Online meeting to enhance international cooperation

Published on 16/06/2020
Despite the agenda being significantly affected by the Covid crisis, the SCO's motivation is unwavering. Using digital resources, the SCO organised an international online meeting on 15 May 2020 to both strengthen the ties uniting this community and prepare for the third steering committee meeting.
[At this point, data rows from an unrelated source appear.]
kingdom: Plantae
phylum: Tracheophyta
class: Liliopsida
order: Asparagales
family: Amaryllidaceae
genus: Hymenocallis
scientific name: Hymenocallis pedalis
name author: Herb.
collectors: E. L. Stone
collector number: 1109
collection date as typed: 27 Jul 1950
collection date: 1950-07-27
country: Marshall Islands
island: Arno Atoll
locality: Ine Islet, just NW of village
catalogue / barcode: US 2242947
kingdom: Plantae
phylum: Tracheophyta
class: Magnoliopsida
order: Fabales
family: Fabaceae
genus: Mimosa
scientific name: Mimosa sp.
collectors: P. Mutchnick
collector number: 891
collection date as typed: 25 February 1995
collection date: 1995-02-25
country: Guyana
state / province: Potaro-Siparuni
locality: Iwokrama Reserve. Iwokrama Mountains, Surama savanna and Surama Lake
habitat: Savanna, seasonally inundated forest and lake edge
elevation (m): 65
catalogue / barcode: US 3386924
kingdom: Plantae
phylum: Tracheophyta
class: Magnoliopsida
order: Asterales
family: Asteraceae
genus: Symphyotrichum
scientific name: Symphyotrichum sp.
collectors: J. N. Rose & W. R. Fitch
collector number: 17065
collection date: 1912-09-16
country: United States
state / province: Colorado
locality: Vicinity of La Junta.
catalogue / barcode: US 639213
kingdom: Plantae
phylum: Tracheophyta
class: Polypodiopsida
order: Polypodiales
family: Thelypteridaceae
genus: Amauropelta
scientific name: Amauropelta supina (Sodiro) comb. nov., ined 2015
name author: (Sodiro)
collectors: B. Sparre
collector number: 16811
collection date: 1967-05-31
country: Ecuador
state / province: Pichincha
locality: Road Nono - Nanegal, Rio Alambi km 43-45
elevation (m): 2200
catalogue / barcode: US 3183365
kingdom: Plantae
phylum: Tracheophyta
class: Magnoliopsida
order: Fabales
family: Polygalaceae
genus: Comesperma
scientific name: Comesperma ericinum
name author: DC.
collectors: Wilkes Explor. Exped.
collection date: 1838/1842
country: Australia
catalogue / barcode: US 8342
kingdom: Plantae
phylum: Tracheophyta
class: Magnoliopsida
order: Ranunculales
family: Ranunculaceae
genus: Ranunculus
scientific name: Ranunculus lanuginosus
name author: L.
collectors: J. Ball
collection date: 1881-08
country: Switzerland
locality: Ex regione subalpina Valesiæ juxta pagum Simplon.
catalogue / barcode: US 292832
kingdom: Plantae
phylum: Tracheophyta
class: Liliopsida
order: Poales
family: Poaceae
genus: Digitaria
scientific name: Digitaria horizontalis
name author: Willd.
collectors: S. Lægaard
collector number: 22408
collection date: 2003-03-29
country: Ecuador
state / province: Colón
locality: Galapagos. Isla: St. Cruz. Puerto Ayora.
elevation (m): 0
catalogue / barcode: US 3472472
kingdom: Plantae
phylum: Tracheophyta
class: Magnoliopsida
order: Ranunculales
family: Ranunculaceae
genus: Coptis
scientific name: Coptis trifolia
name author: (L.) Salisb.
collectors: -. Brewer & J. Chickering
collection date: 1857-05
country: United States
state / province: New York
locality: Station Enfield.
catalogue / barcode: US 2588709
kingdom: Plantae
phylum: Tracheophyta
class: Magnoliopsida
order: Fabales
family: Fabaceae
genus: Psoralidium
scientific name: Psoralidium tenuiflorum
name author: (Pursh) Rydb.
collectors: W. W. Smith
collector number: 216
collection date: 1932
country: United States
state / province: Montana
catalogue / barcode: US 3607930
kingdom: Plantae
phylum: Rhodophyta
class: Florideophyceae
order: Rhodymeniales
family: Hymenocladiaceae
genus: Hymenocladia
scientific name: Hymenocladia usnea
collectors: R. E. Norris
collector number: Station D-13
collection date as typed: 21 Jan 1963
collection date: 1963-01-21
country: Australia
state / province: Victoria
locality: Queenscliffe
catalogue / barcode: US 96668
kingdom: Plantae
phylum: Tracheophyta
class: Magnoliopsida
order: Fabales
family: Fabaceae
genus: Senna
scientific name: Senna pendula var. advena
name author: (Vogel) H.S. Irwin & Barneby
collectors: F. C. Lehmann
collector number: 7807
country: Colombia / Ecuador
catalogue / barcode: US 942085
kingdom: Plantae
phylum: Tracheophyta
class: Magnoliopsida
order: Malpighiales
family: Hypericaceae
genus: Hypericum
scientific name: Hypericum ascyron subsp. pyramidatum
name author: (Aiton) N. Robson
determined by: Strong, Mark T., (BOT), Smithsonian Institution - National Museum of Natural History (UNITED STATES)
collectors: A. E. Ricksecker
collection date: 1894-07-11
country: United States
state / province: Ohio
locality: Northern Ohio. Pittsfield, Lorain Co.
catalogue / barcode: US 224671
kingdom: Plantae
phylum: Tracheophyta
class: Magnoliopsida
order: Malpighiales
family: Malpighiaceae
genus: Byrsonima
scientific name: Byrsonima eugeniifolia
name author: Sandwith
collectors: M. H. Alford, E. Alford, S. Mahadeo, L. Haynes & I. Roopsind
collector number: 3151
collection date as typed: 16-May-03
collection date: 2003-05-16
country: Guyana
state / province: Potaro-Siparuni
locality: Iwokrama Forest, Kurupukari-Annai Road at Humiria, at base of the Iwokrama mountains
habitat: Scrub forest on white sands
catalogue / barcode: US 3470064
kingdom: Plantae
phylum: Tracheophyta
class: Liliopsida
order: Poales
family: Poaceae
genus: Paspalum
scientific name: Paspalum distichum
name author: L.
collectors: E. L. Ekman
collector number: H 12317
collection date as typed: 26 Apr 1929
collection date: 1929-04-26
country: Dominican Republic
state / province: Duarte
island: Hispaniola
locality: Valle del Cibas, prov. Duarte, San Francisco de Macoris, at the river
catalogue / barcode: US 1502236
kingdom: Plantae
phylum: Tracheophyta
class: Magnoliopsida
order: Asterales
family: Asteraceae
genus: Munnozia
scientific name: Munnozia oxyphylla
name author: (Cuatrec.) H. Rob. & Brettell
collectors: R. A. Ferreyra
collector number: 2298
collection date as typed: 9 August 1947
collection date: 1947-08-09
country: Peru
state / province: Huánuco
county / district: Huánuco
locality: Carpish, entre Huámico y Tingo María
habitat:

In the midst of the Covid-19 pandemic, no fewer than 42 representatives of SCO International members logged in to discuss their national projects on fighting against the impacts of climate change. CNES, the French space agency behind the SCO initiative, represented France's contribution, encompassing around twenty national agencies and institutions, opening the session with a presentation on the certification process established by SCO France. With its transferable framework, France is hoping to encourage other members to follow in its footsteps, so that all members can combine skills linked to climate change in their countries, whilst promoting international cooperation.

SCO France: flooding, rice farming and vector-borne diseases

Four projects of international concern were discussed, with the aim of giving feedback to the SCO community, by providing the models created and data produced.

The initial focus was on FloodDAM, a detection tool to assess and monitor flooding globally, with flooding risk maps and short-term forecasts. Experiments are taking place on rivers in France (Seine and Garonne), Madagascar (Betsiboka), Spain (Ebro) and the US (Mississippi).

Conducted in collaboration with Vietnam, a demonstrator for monitoring the impacts of climate change on rice farming is being used for two projects: The Agriculture Resilient Recovery Observatory (ARRO) estimates damage following typhoons and Vimesco-Rice offers dynamic monitoring of rice farming in the Mekong Delta.

Finally, initially intended for health players, the ArboCarto-v2 project offers a predictive tool to help manage vector-borne diseases carried by the dreaded Aedes mosquito in its albopictus and aegypti forms. Already used in mainland France, Réunion and Martinique, it is able to produce mapping of both species on a scale suitable for the local fight against mosquitoes, as well as a simulation of potential impacts, for decision-making support and educational purposes.

SCO China: dust storms, access to Earth observation data.

The Chinese space agency, CNSA, presented two projects.

HaDuWaS (Haze and Dust Storm Warning System) is a warning system for haze and dust storms, two issues for which China has to be able to provide a rapid response.

CAFE (Collaborative Analysis Framework for Environmental data) proposes the creation of an interface offering scientists quick access to a large amount of observation and climate simulation data.

SCO Africa: coast

Led by the Gabonese space agency, AGEOS, the Gabonese coast face to climate change project is a transferable coastal management tool used to help authorities in their coastal usage policies and ensure sustainable management for this important ecosystem.

SCO Mexico: Greenhouse gases

In the country ranked No. 12 in terms of greenhouse gas emissions, the Mexican space agency (AEM) is working on this issue, which is closely linked to pollution. In particular, it is offering to help design analytical tools and mathematical models to provide data in situ and coordinate national efforts in the use of satellite data.